First, of the approximately 3,783 gigawatts (GW) of electricity capacity added in 2021 worldwide, 3,064 GW, or 81 percent, was in various forms of RE, with 88 percent of that being solar and wind power. Most of the development, about 60 percent of the total, is taking place in Asia, led by China, but with significant RE expansion in India, Japan, South Korea and Indonesia as well.
The comparatively low cost and rapid development time of these forms of RE compared to conventional fossil fuel or nuclear energy makes them an attractive solution for countries that need energy quickly.
Investor interest has likewise been growing over the past few years, but 2021 seemed to represent a tipping point; the rapid growth of investment in RE projects, while investment in conventional fossil fuel generation was almost flat, is a clear signal that investors now consider RE the preferable, more productive investment.
One attractive area in which RE capacity grew was in so-called off-grid capacity, which includes microgrids and other forms of distributed generation systems (watch today's forum if you want to learn more about what those are), and various types of single-user systems powered primarily by solar, hydropower, or biofuels. Besides being cheaper and relatively less complex than larger, grid-connected systems, these offer a great deal of flexibility in countries — the Philippines being an outstanding example — where there are areas that are unattractive economically or technically too challenging to energize through more conventional means.
The incoming administration should prioritize the development of RE, as opposed to what has been done with policy up to now, which has been to pursue an arbitrary target percentage of RE in the country's energy mix. There is no real argument against taking this approach; the most common counterargument, that RE is unreliable because it depends on sun or wind and cannot supply 24-hour power, is no longer relevant.

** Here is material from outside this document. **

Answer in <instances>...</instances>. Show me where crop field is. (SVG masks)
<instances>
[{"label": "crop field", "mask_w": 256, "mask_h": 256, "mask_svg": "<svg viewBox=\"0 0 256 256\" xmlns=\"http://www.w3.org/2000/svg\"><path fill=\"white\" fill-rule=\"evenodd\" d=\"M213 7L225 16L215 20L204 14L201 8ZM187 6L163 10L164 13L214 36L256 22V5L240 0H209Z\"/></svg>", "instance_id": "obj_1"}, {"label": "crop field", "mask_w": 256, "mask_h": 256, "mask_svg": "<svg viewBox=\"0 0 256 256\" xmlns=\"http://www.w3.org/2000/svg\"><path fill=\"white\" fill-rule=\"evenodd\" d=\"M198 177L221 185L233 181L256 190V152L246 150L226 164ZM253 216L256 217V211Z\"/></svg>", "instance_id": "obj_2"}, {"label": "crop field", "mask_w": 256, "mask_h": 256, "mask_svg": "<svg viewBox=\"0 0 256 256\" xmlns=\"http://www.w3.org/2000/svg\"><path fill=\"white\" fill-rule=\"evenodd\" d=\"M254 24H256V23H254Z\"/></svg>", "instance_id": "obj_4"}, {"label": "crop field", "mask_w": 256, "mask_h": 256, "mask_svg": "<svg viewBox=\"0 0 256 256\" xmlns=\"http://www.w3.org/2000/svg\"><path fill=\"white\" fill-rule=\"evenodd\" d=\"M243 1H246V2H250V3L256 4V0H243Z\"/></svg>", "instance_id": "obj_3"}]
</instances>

The mix of RE technologies that are readily available, along with rapid developments in energy storage systems, allow RE to be deployed as so-called baseload power, albeit in a different way than what conventional energy policy thinking imagines.
Likewise, the extreme vulnerability of the Philippines to energy shortages or high prices because the country is a net energy importer in terms of fossil fuels can quickly be reduced or even eliminated entirely by prioritizing RE development. We look forward to learning ways to achieve this from tomorrow's experts, and we certainly hope you — and those who will be determining national policy in the very near future — will join us.